3 min read

Are LLMs human?

No, they are not. Why not though? What makes us human?

We might soon be approaching an era when, at least as far as text-based conversations go, the vast majority of humans will no longer be able to tell an LLM from a human (we are not quite there yet; more on that maybe in a later post). There is a real urge (both of the user predisposed to anthropomorphize everything, and the corporation seeking to profit from it) to pretend that they are human. Which means that, now more than ever, we need to develop an understanding of what makes them not-human.

I came across this great post by Celine Nguyen earlier this week. If you have not read it, go read it first! What I am about to say is really just a postscript to that.

The article ends with some ways that the “ChatGPT as person” metaphor breaks down. These include:

  • LLMs do not have intent,
  • LLMs do not exhibit real needs or desires,
  • they are always available, and
  • they always accommodate you.
A drawing of a blue robot waving at you.
“How do you do, fellow humans? Would you care for some em dashes?”

I would like to add a few more; really, just one more: LLMs do not have bodies.

A body isn’t just something a human being happens to have. It is fundamental to our existence and our being. Our bodies allow us to interact with the world; they allow us to understand ourselves as distinct from others. Some would say our bodies exist even before we do; at the very least, we cannot exist unless our bodies exist.
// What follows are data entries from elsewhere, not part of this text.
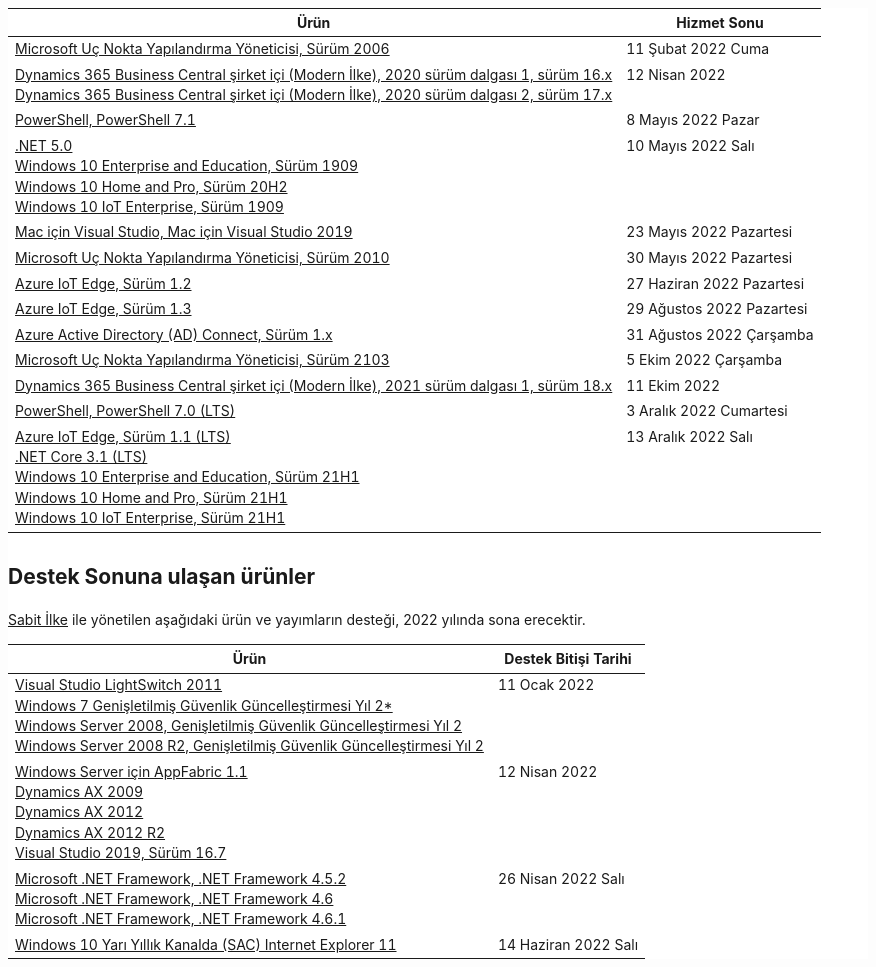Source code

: | Ürün | Hizmet Sonu |
| --- | --- |
| [Microsoft Uç Nokta Yapılandırma Yöneticisi, Sürüm 2006](/lifecycle/products/microsoft-endpoint-configuration-manager?branch=live)<br> | 11 Şubat 2022 Cuma |
| [Dynamics 365 Business Central şirket içi (Modern İlke), 2020 sürüm dalgası 1, sürüm 16.x](/lifecycle/products/dynamics-365-business-central-onpremises-modern-policy?branch=live)<br>[Dynamics 365 Business Central şirket içi (Modern İlke), 2020 sürüm dalgası 2, sürüm 17.x](/lifecycle/products/dynamics-365-business-central-onpremises-modern-policy?branch=live)<br> | 12 Nisan 2022 |
| [PowerShell, PowerShell 7.1](/lifecycle/products/powershell?branch=live)<br> | 8 Mayıs 2022 Pazar |
| [.NET 5.0](/lifecycle/products/microsoft-net-and-net-core?branch=live)<br>[Windows 10 Enterprise and Education, Sürüm 1909](/lifecycle/products/windows-10-enterprise-and-education?branch=live)<br>[Windows 10 Home and Pro, Sürüm 20H2](/lifecycle/products/windows-10-home-and-pro?branch=live)<br>[Windows 10 IoT Enterprise, Sürüm 1909](/lifecycle/products/windows-10-iot-enterprise?branch=live)<br> | 10 Mayıs 2022 Salı |
| [Mac için Visual Studio, Mac için Visual Studio 2019](/lifecycle/products/visual-studio-for-mac?branch=live)<br> | 23 Mayıs 2022 Pazartesi |
| [Microsoft Uç Nokta Yapılandırma Yöneticisi, Sürüm 2010](/lifecycle/products/microsoft-endpoint-configuration-manager?branch=live)<br> | 30 Mayıs 2022 Pazartesi |
| [Azure IoT Edge, Sürüm 1.2](/lifecycle/products/azure-iot-edge?branch=live)<br> | 27 Haziran 2022 Pazartesi |
| [Azure IoT Edge, Sürüm 1.3](/lifecycle/products/azure-iot-edge?branch=live)<br> | 29 Ağustos 2022 Pazartesi |
| [Azure Active Directory (AD) Connect, Sürüm 1.x](/lifecycle/products/azure-active-directory-ad-connect?branch=live)<br> | 31 Ağustos 2022 Çarşamba |
| [Microsoft Uç Nokta Yapılandırma Yöneticisi, Sürüm 2103](/lifecycle/products/microsoft-endpoint-configuration-manager?branch=live)<br> | 5 Ekim 2022 Çarşamba |
| [Dynamics 365 Business Central şirket içi (Modern İlke), 2021 sürüm dalgası 1, sürüm 18.x](/lifecycle/products/dynamics-365-business-central-onpremises-modern-policy?branch=live)<br> | 11 Ekim 2022 |
| [PowerShell, PowerShell 7.0 (LTS)](/lifecycle/products/powershell?branch=live)<br> | 3 Aralık 2022 Cumartesi |
| [Azure IoT Edge, Sürüm 1.1 (LTS)](/lifecycle/products/azure-iot-edge?branch=live)<br>[.NET Core 3.1 (LTS)](/lifecycle/products/microsoft-net-and-net-core?branch=live)<br>[Windows 10 Enterprise and Education, Sürüm 21H1](/lifecycle/products/windows-10-enterprise-and-education?branch=live)<br>[Windows 10 Home and Pro, Sürüm 21H1](/lifecycle/products/windows-10-home-and-pro?branch=live)<br>[Windows 10 IoT Enterprise, Sürüm 21H1](/lifecycle/products/windows-10-iot-enterprise?branch=live)<br> | 13 Aralık 2022 Salı |


## <a name="products-reaching-end-of-support"></a>Destek Sonuna ulaşan ürünler

[Sabit İlke](/lifecycle/policies/fixed) ile yönetilen aşağıdaki ürün ve yayımların desteği, 2022 yılında sona erecektir.

| Ürün | Destek Bitişi Tarihi |
| --- | --- |
| [Visual Studio LightSwitch 2011](/lifecycle/products/visual-studio-lightswitch-2011?branch=live)<br>[Windows 7 Genişletilmiş Güvenlik Güncelleştirmesi Yıl 2*](/lifecycle/products/windows-7?branch=live)<br>[Windows Server 2008, Genişletilmiş Güvenlik Güncelleştirmesi Yıl 2](/lifecycle/products/windows-server-2008?branch=live)<br>[Windows Server 2008 R2, Genişletilmiş Güvenlik Güncelleştirmesi Yıl 2](/lifecycle/products/windows-server-2008-r2?branch=live)<br> | 11 Ocak 2022 |
| [Windows Server için AppFabric 1.1](/lifecycle/products/appfabric-11-for-windows-server?branch=live)<br>[Dynamics AX 2009](/lifecycle/products/dynamics-ax-2009?branch=live)<br>[Dynamics AX 2012](/lifecycle/products/dynamics-ax-2012?branch=live)<br>[Dynamics AX 2012 R2](/lifecycle/products/dynamics-ax-2012-r2?branch=live)<br>[Visual Studio 2019, Sürüm 16.7](/lifecycle/products/visual-studio-2019?branch=live)<br> | 12 Nisan 2022 |
| [Microsoft .NET Framework, .NET Framework 4.5.2](/lifecycle/products/microsoft-net-framework?branch=live)<br>[Microsoft .NET Framework, .NET Framework 4.6](/lifecycle/products/microsoft-net-framework?branch=live)<br>[Microsoft .NET Framework, .NET Framework 4.6.1](/lifecycle/products/microsoft-net-framework?branch=live)<br> | 26 Nisan 2022 Salı |
| [Windows 10 Yarı Yıllık Kanalda (SAC) Internet Explorer 11](/lifecycle/products/internet-explorer-11-on-windows-10-semiannual-channel-sac?branch=live)<br> | 14 Haziran 2022 Salı |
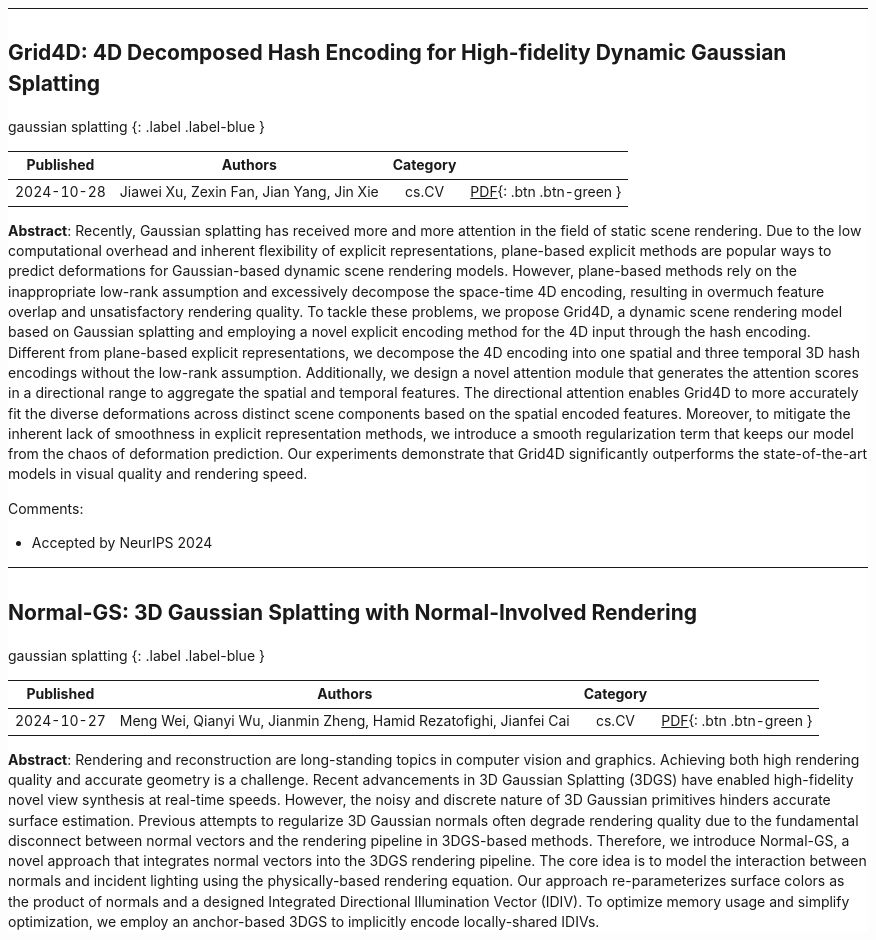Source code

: 

---

## Grid4D: 4D Decomposed Hash Encoding for High-fidelity Dynamic Gaussian  Splatting

gaussian splatting
{: .label .label-blue }

| Published | Authors | Category | |
|:---:|:---:|:---:|:---:|
| 2024-10-28 | Jiawei Xu, Zexin Fan, Jian Yang, Jin Xie | cs.CV | [PDF](http://arxiv.org/pdf/2410.20815v1){: .btn .btn-green } |

**Abstract**: Recently, Gaussian splatting has received more and more attention in the
field of static scene rendering. Due to the low computational overhead and
inherent flexibility of explicit representations, plane-based explicit methods
are popular ways to predict deformations for Gaussian-based dynamic scene
rendering models. However, plane-based methods rely on the inappropriate
low-rank assumption and excessively decompose the space-time 4D encoding,
resulting in overmuch feature overlap and unsatisfactory rendering quality. To
tackle these problems, we propose Grid4D, a dynamic scene rendering model based
on Gaussian splatting and employing a novel explicit encoding method for the 4D
input through the hash encoding. Different from plane-based explicit
representations, we decompose the 4D encoding into one spatial and three
temporal 3D hash encodings without the low-rank assumption. Additionally, we
design a novel attention module that generates the attention scores in a
directional range to aggregate the spatial and temporal features. The
directional attention enables Grid4D to more accurately fit the diverse
deformations across distinct scene components based on the spatial encoded
features. Moreover, to mitigate the inherent lack of smoothness in explicit
representation methods, we introduce a smooth regularization term that keeps
our model from the chaos of deformation prediction. Our experiments demonstrate
that Grid4D significantly outperforms the state-of-the-art models in visual
quality and rendering speed.

Comments:
- Accepted by NeurIPS 2024

---

## Normal-GS: 3D Gaussian Splatting with Normal-Involved Rendering

gaussian splatting
{: .label .label-blue }

| Published | Authors | Category | |
|:---:|:---:|:---:|:---:|
| 2024-10-27 | Meng Wei, Qianyi Wu, Jianmin Zheng, Hamid Rezatofighi, Jianfei Cai | cs.CV | [PDF](http://arxiv.org/pdf/2410.20593v1){: .btn .btn-green } |

**Abstract**: Rendering and reconstruction are long-standing topics in computer vision and
graphics. Achieving both high rendering quality and accurate geometry is a
challenge. Recent advancements in 3D Gaussian Splatting (3DGS) have enabled
high-fidelity novel view synthesis at real-time speeds. However, the noisy and
discrete nature of 3D Gaussian primitives hinders accurate surface estimation.
Previous attempts to regularize 3D Gaussian normals often degrade rendering
quality due to the fundamental disconnect between normal vectors and the
rendering pipeline in 3DGS-based methods. Therefore, we introduce Normal-GS, a
novel approach that integrates normal vectors into the 3DGS rendering pipeline.
The core idea is to model the interaction between normals and incident lighting
using the physically-based rendering equation. Our approach re-parameterizes
surface colors as the product of normals and a designed Integrated Directional
Illumination Vector (IDIV). To optimize memory usage and simplify optimization,
we employ an anchor-based 3DGS to implicitly encode locally-shared IDIVs.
And because we have bodies, we can feel pain. We can suffer; we can be injured. We can die. In fact, we will die. And we know that we will die. Crucially, we define dying not as the cessation of abstractions like thinking or consciousness, but as the end of our bodies.

Even speaking (and language in general) is something we experience through our bodies. Getting words off our chests can feel physically relieving; realizing we’re saying something embarrassing causes physical cringe. When we see a smile or a frown on the face of the person we’re speaking to, that tells us what words to use when we speak next; it tells us how to change our tone and body language; it even tells us whether we would want to speak to this person again.

Wanting: another thing we do with our bodies. Nguyen talks about needs and desires. Our needs and desires are fundamentally located in our bodies. Beyond a certain point, they cannot be refused. Which is why, as Nguyen says, LLMs are always available, and they always accommodate you. They don’t need to make dinner! They don’t need to put their child to bed!

When you as a human being talk to another human being, you are always cognizant of the above. You know the other person has limited time on this planet; that they could be choosing to spend this time in many other ways, and are instead choosing to spend it with you; that what you say to them or how you say it could hurt them, could determine whether they ever talk to you again; that eventually they will have to part from you because they have needs (eating, sleeping, shitting) or desires (talking to someone or caring for someone who’s not you). These things fundamentally shape language.

Now, there have been a lot of advancements in robotics; there will be more. In the near future, some say, robots that can move and interact with the world will have LLM capabilities. They will have “bodies”, in some sense of the word. They will have circuitry, neurons and speech patterns that can simulate laughter or even crying. They will be able to destroy and be destroyed. What then?

Well, those are not LLMs; those are fundamentally something else. More on that later.